Vastgoed

Opzeggingsgronden

Een huurovereenkomst kan enkel worden opgezegd als hiervoor een wettelijke opzeggrond is. In artikel 7:274 lid 1 BW staan deze opzeggingsgronden benoemd. Er moet derhalve aan één van deze gronden zijn voldaan voordat de verhuurder de huurovereenkomst kan beëindigen.
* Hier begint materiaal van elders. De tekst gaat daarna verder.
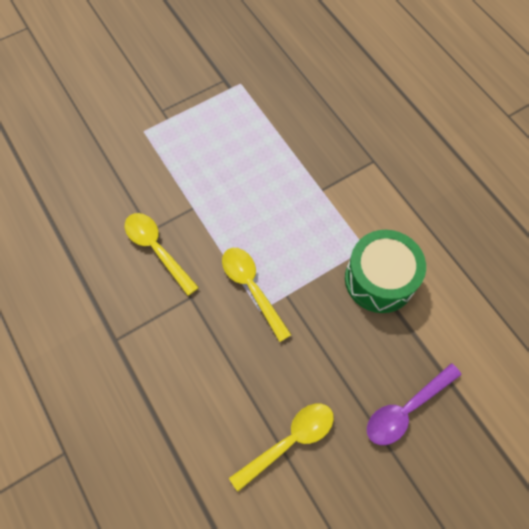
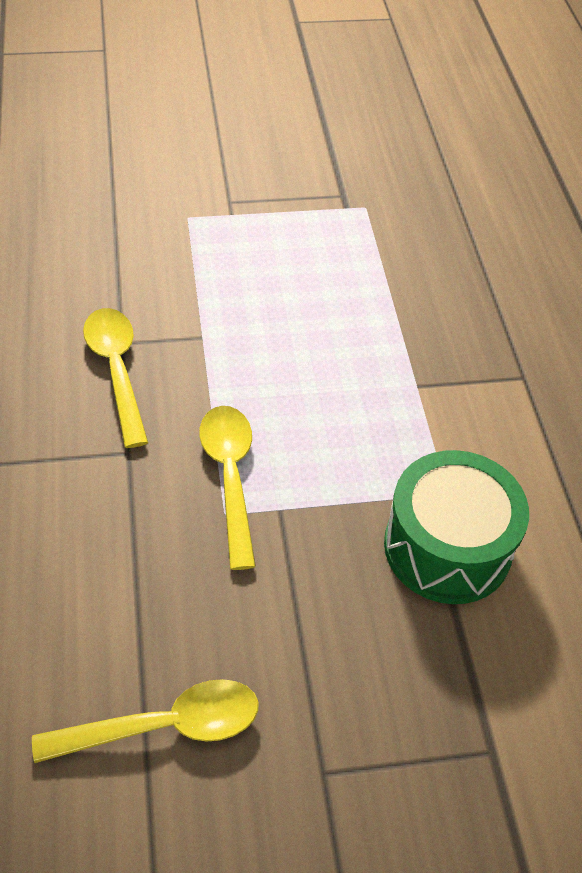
camera: 20 degrees right, 15 degrees down
(406, 409) = (393, 765): purple spoon -> none

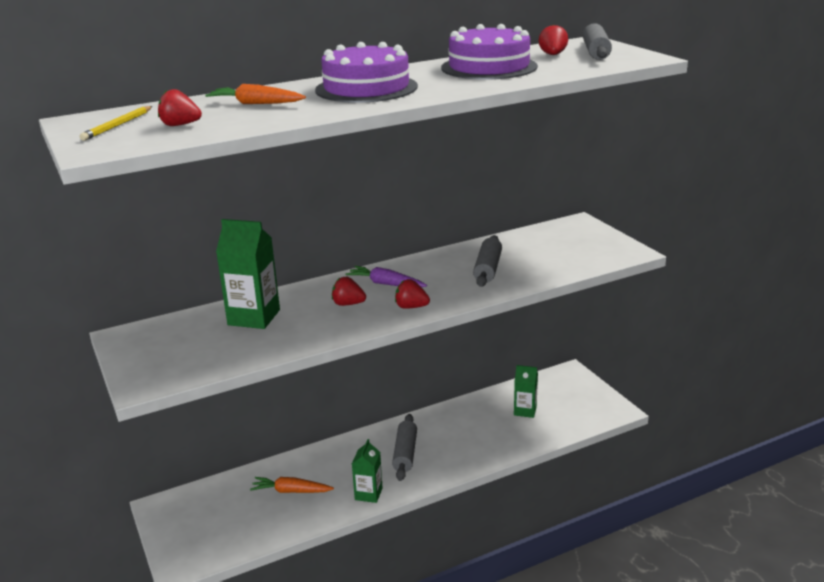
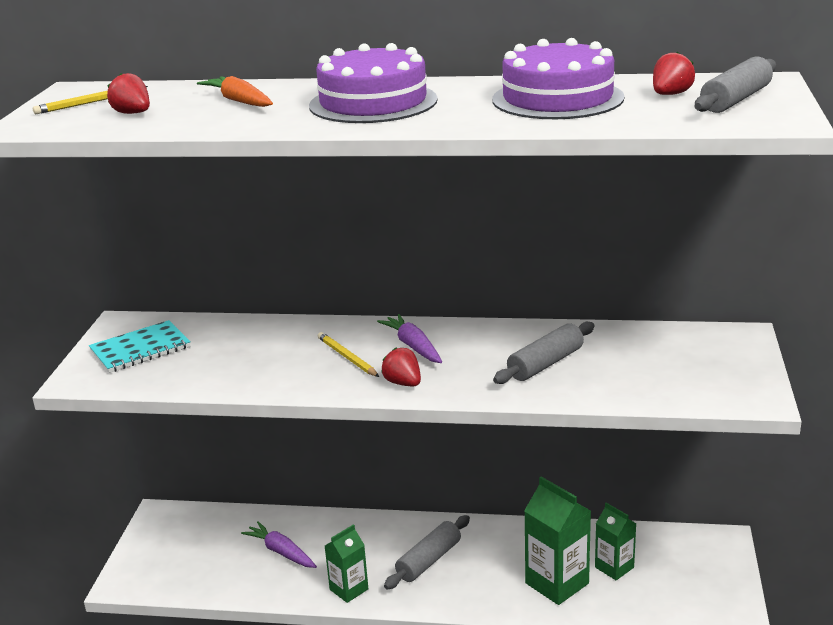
camera: 35 degrees right, 0 degrees up
(169, 348) = (140, 349): none -> turquoise notebook
(254, 317) = (245, 342): green carton -> green carton (557, 583)
(291, 491) = (281, 552): orange carrot -> purple carrot
(348, 304) = (347, 357): red strawberry -> yellow pencil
  1. De huurder heeft zich niet gedragen als een goed huurder betaamt;
  2. Er is sprake van een huurovereenkomst met een diplomatenclausule (tussenhuur);
  3. De verhuurder heeft de woonruimte nodig voor eigen gebruik;
  4. De huurder stemt niet toe met een redelijk aanbod tot het aangaan van een nieuwe huurovereenkomst met betrekking tot dezelfde woonruimte;
  5. De verhuurder wil een krachtens een geldend bestemmingsplan op het verhuurde liggende bestemming verwezenlijken;
  6. Als de huurovereenkomst een onzelfstandige woning betreft die deel uitmaakt van de woning waarin de verhuurder zijn hoofdverblijf heeft;
  7. Als de huurovereenkomst een zelfstandige woning betreft in een gebouw waarvoor een omgevingsvergunning is verleend met een termijn van maximaal 15 jaar en de huurovereenkomst is opgezegd tegen de dag waarop die omgevingsvergunning komt te vervallen.
  1. Niet gedragen zoals een goed huurder betaamt

De huurder heeft zich niet gedragen zoals een goed huurder betaamt wanneer de huurder zich niet aan de afgesproken regels houdt. Het gaat er hierbij niet alleen om hoe de huurder de gehuurde woonruimte gebruikt, maar ook hoe de huurder zich gedraagt tegenover zijn buren. Als een huurder zich niet gedraagt zoals een goed huurder betaamt, kan de verhuurder er, naast opzegging, ook voor kiezen om een huurovereenkomst te laten ontbinden. Hiervoor kiest de verhuurder meestal, omdat dit voordeliger is. De rechter neemt in zijn beslissing alle omstandigheden mee en beoordeelt of de ernst van het wangedrag de (ingrijpende) sanctie van beëindiging rechtvaardigt. In het geval van overlast is het van belang dat de verhuurder een dossier bijhoudt van alle keren dat de overlast heeft plaatsgevonden. De verhuurder moet namelijk bewijzen dat de huurder overlast veroorzaakt.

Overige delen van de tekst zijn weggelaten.